What Does It Mean To Be a Data Scientist?
Nerval's Lobster writes What is a data scientist? "To be honest, I often don't tell people I am a data scientist," writes Simon Hughes, chief data scientist of the Dice Data Science Team. "It's not that I don't enjoy my job (I do!) nor that I'm not proud of what we've achieved (I am); it's just that most people don't really understand what you mean when you say you're a data scientist, or they assume it's some fancy jargon for something else." So how do Simon and his team define "data scientist"? In this blog posting, he breaks it down along several lines: solid programming skills, a scientific mindset, and the ability to use tools are just for starters. A data scientist also needs to be a polymath with strong math skills. "All good scientists are skeptics at heart; they require strong empirical evidence to be convinced about a theory," he writes. "Likewise, as a data scientist, I've learned to be suspicious of models that are too accurate, or individual variables that are too predictive." His points are good to keep in mind right now, with everybody throwing around buzzwords like "Big Data" without fully realizing what they mean.

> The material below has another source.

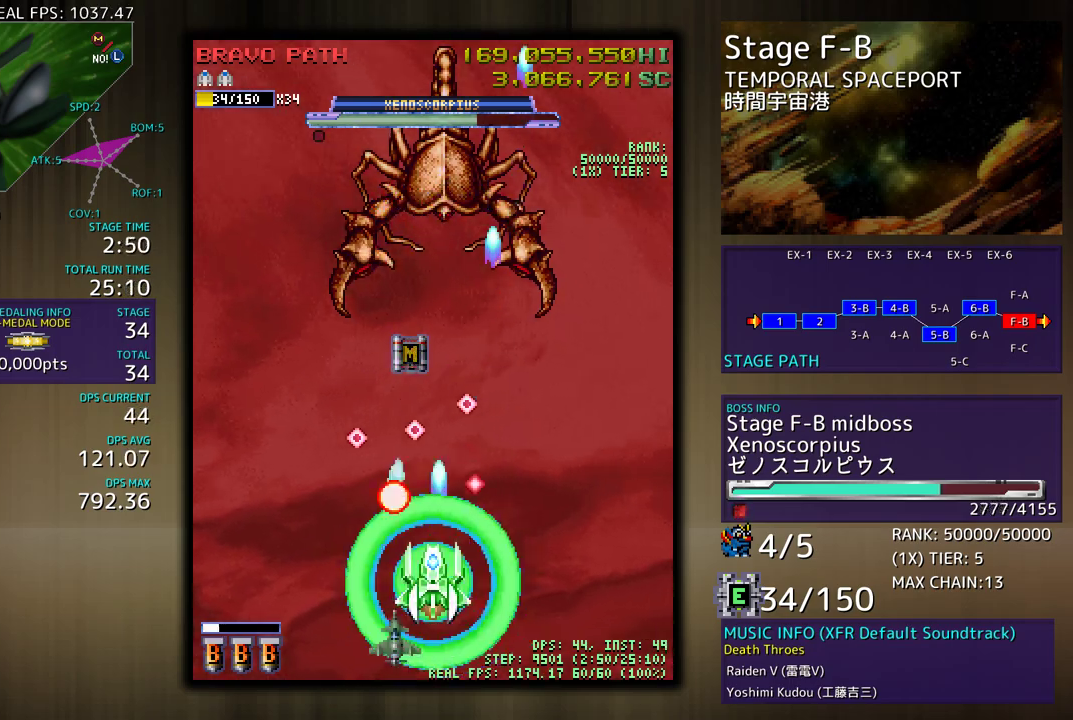
{"buttons": [], "events": [[17, "DPAD_LEFT", "up"], [200, "DPAD_UP", "down"], [300, "DPAD_UP", "up"]]}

Just like how 10 years ago, suddenly everyone was an "Architect" and before that you were a "Developer".
It means you get no women.
I can't believe Slashdot managed to land an interview with someone from Dice! Time to make some popcorn, sit back, and enjoy the fireworks!
being a "behavioral economist". No one knows what it means, but it sounds like you're making money for someone. And that's what counts.
What does anything mean anymore?
Just think - telecoms are accumulating petabytes of data from call setup and cellular handoffs EVERY FEW MONTHS. And this data can be cross referenced with subscriber data and sliced and diced in almost infinitely many different ways.
If you're the one reciting stats like that with wide open eyes, you're a Data Scientist.
If you just shrug and say, "Yeah. So?" like everyone else, you're not.
It means you get to play with beakers and such. No self respecting scientist doesn't have lot of beakers, test tubes, and strange lab setups with tubes going in all directions.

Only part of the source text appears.